Top of SUPPLIED DATA
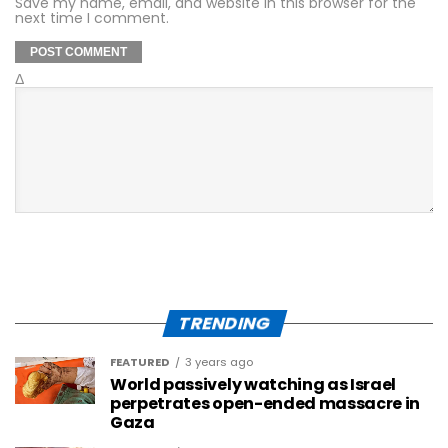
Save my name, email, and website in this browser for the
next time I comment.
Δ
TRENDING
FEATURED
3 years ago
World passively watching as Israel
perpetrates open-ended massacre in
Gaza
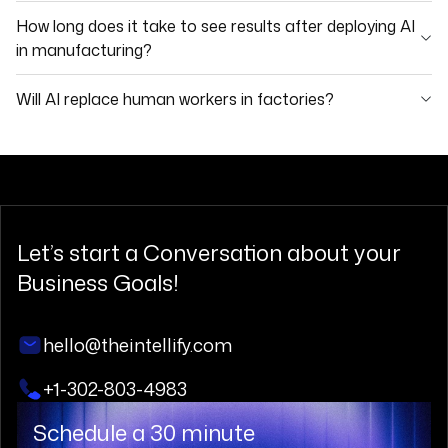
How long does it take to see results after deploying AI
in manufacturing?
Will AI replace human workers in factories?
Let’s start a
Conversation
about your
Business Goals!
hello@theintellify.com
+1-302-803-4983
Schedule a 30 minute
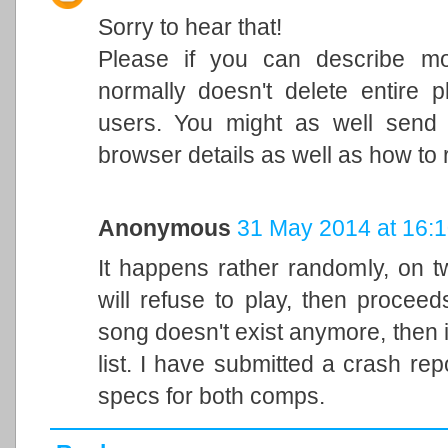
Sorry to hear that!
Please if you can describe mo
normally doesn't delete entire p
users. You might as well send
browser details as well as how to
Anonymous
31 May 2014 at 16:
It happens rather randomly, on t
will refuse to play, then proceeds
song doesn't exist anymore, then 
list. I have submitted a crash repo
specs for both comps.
Bottom of SUPPLIED DATA
Top of SUPPLIED DATA
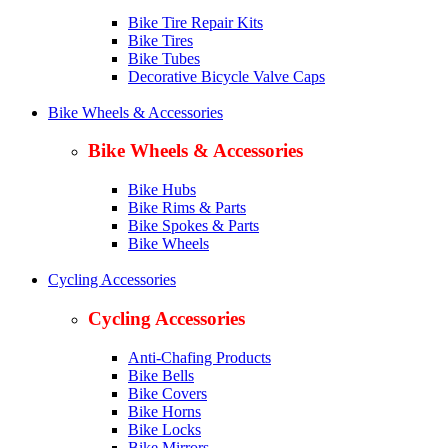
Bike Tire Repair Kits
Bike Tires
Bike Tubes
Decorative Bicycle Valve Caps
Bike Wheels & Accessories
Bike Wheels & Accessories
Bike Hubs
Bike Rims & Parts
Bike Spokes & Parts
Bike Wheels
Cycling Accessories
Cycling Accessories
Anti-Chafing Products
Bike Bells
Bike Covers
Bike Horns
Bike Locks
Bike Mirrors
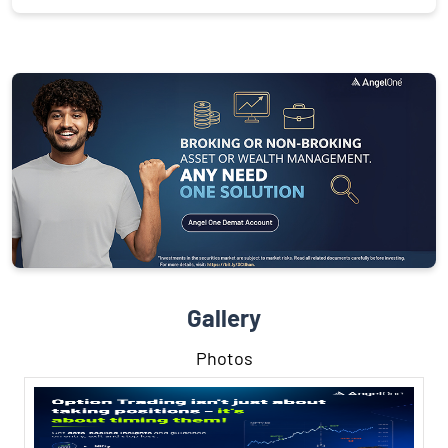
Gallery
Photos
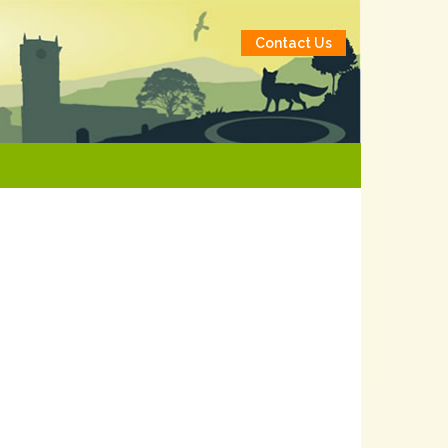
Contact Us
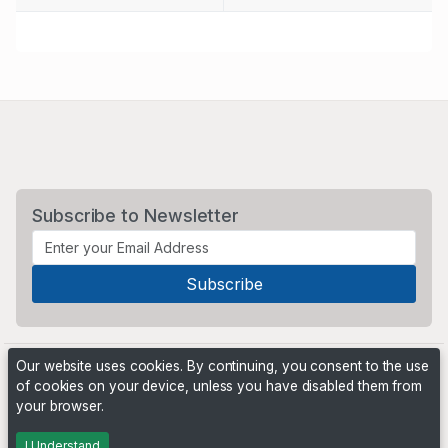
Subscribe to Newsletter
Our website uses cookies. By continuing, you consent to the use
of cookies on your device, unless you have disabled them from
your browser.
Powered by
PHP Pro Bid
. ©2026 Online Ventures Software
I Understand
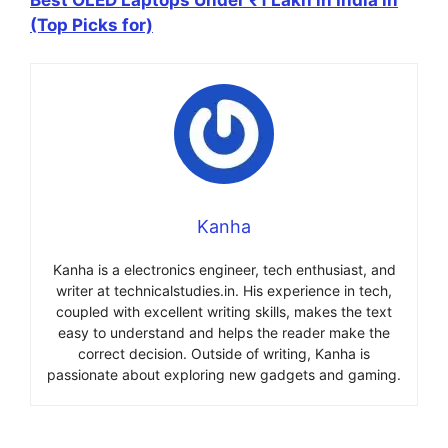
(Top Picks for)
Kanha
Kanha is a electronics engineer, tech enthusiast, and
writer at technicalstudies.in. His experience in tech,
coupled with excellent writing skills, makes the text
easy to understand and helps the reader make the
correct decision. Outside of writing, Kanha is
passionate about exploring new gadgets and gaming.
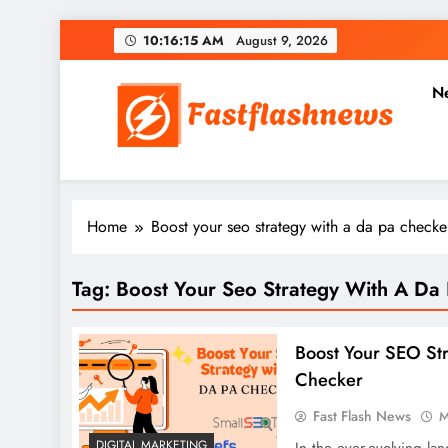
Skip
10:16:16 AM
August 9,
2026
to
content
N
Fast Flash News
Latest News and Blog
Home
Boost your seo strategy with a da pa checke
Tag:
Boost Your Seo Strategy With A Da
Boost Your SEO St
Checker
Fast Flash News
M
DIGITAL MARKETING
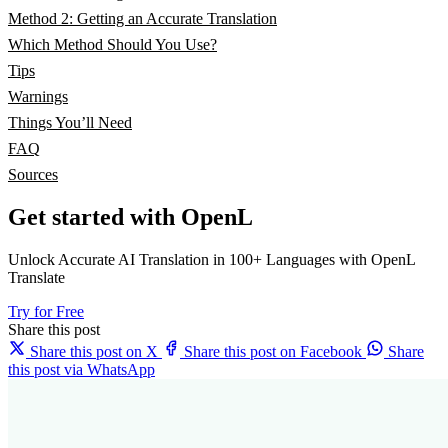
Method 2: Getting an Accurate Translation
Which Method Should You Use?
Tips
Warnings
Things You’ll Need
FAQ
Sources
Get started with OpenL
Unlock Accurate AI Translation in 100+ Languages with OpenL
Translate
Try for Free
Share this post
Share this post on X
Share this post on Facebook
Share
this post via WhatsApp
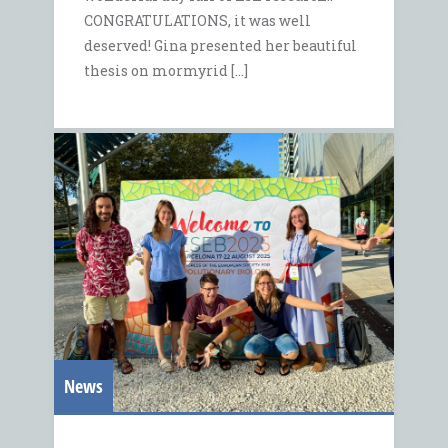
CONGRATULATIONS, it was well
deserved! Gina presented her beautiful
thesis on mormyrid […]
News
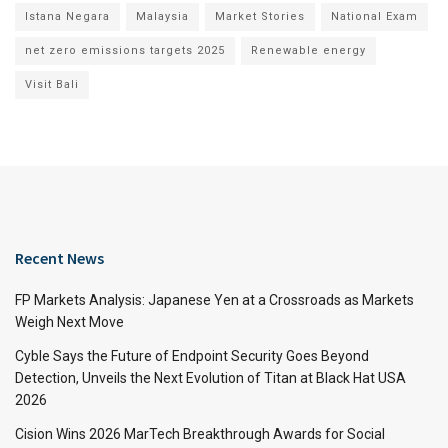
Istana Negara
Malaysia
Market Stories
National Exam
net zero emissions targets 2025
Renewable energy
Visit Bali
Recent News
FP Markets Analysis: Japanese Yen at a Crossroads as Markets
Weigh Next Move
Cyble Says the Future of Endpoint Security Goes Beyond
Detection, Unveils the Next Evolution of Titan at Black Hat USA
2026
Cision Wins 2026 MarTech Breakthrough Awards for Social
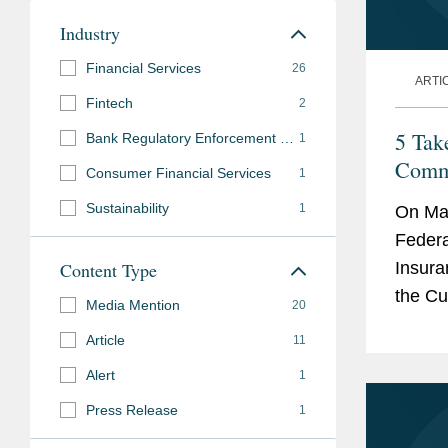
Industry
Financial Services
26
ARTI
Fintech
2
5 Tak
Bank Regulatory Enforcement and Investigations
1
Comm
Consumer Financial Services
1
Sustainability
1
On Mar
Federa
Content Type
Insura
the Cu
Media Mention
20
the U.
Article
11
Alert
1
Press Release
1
Bottom of SUPPLIED DATA
Top of SUPPLIED DATA
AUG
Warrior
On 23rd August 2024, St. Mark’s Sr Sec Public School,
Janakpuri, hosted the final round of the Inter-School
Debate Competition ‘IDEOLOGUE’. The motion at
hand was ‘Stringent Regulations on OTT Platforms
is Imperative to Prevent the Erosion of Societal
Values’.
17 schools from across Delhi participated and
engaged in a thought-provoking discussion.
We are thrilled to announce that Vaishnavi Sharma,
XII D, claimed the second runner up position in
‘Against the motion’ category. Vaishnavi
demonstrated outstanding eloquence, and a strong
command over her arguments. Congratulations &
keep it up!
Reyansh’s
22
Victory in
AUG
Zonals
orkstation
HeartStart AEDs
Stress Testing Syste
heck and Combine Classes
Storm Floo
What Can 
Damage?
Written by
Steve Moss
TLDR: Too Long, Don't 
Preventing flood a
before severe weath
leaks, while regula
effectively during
Bottom of SUPPLIED DATA
* [EXERCISE REQUIREMENTS] Rewrite the rows that begin with the one containing "Save my name, email, and" and end with the one containing "Schedule a 30 minute", swapping "factories" for "plants" and keeping everything else the same. Leave the pictures out of your answer.

* [TASK OUTPUT]
Save my name, email, and website in this browser for the
next time I comment.
Δ
TRENDING
FEATURED
3 years ago
World passively watching as Israel
perpetrates open-ended massacre in
Gaza
How long does it take to see results after deploying AI
in manufacturing?
Will AI replace human workers in plants?
Let’s start a
Conversation
about your
Business Goals!
hello@theintellify.com
+1-302-803-4983
Schedule a 30 minute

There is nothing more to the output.